Due to the product it is useful/practical to use in finite dimensions only I believe.
I have somewhere seen it utilized in the context of spin chains, where one would project composite spins onto a definite $\vec{S}^2$ subspace.

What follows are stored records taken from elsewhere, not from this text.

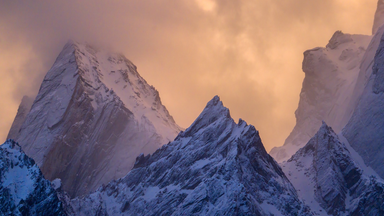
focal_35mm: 470
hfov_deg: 4.6
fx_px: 4786
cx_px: 212
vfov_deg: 2.6
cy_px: 127
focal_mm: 400
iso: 2000
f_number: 6.3
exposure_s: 1/2500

It was a seminar talk, but maybe I can find reference.
A: Let us assume that $|\lambda\rangle$ is an arbitary state ket of $\Lambda$ i.e $\Lambda|\lambda\rangle=\lambda|\lambda\rangle$. 
Then
\begin{eqnarray}
\left[\prod_{\lambda''\neq\lambda'}\frac{\Lambda-\lambda''}{\lambda'-\lambda''}\right]|\lambda\rangle & = & \left[\prod_{\lambda''\neq\lambda'}\frac{\Lambda-\lambda''}{\lambda'-\lambda''}\right]\sum_{\lambda'''}\overbrace{|\lambda'''\rangle \langle\lambda'''|}^{\mathbb{I}}\lambda\rangle\\
& = & \sum_{\lambda'''}\langle\lambda'''|\lambda\rangle\left[\prod_{\lambda''\neq\lambda'}\frac{\Lambda-\lambda''}{\lambda'-\lambda''}\right]|\lambda'''\rangle\\
& = & \sum_{\lambda'''}\langle\lambda'''|\lambda\rangle\overbrace{\left[\prod_{\lambda''\neq\lambda'}\frac{(\lambda'''-\lambda'')}{(\lambda'-\lambda'')}\right]}^{\delta_{\lambda'\lambda'''}}|\lambda'''\rangle\\
& = & \sum_{\lambda'''}\langle\lambda'''|\lambda\rangle\delta_{\lambda'\lambda'''}|\lambda'''\rangle\\
& = & \sum_{\lambda'}|\lambda'\rangle\langle\lambda'|\lambda\rangle\\
\left[\prod_{\lambda''\neq\lambda'}\frac{\Lambda-\lambda''}{\lambda'-\lambda''}\right] & = & \sum_{\lambda'}|\lambda'\rangle\langle\lambda'| = \mathbb{P}_{\lambda'}
\end{eqnarray}
So it projects to the eigenket $|\lambda'\rangle$.
Regrading the uselfuness of $\mathbb{P}_{\lambda'}$ in quantum mechanics,
Lets consider the spin operator $S_{z}$, which has representation in terms of $|+\rangle = \begin{pmatrix} 1 \\0 \end{pmatrix}$ and $|-\rangle = \begin{pmatrix} 0 \\ 1 \end{pmatrix}$ as, 
$$S_{z}=\frac{\hbar}{2}(|+\rangle|\langle+|- |-\rangle\langle-|)$$ 
Where, $S_{z}|+\rangle=\frac{\hbar}{2}|+\rangle$ and $S_{z}|-\rangle=-\frac{\hbar}{2}|-\rangle$.
Then, for $\lambda'=\frac{\hbar}{2}$, we have
\begin{eqnarray}
\left[\prod_{\lambda''\neq\lambda'}\frac{S_{z}-\lambda''}{\lambda'-\lambda''}\right] & = & \left[\prod_{\lambda''\neq\hbar/2}\frac{S_{z}-\lambda''}{(\hbar/2-\lambda'')}\right] \\
& = & \left[\frac{S_{z}+\frac{\hbar}{2}\mathbb{I}}{\hbar/2+\hbar/2}\right]\\
& = & \frac{1}{\hbar}\left[\frac{\hbar}{2}(|+\rangle|\langle+|- |-\rangle\langle-|)+\frac{\hbar}{2}(|+\rangle|\langle+|+ |-\rangle\langle-|)\right]\\
& = & \frac{1}{\hbar}.\hbar|+\rangle|\langle+|\\
& = & |+\rangle\langle+|
\end{eqnarray}
Likewise So, for $\lambda'=-\frac{\hbar}{2}$, it can be shown that $\prod_{\lambda''\neq\lambda'}\frac{S_{z}-\lambda''}{\lambda'-\lambda''}=|-\rangle\langle-|$.
Which in fact justify $\mathbb{P}$ as the projection operators for spin-1/2 system.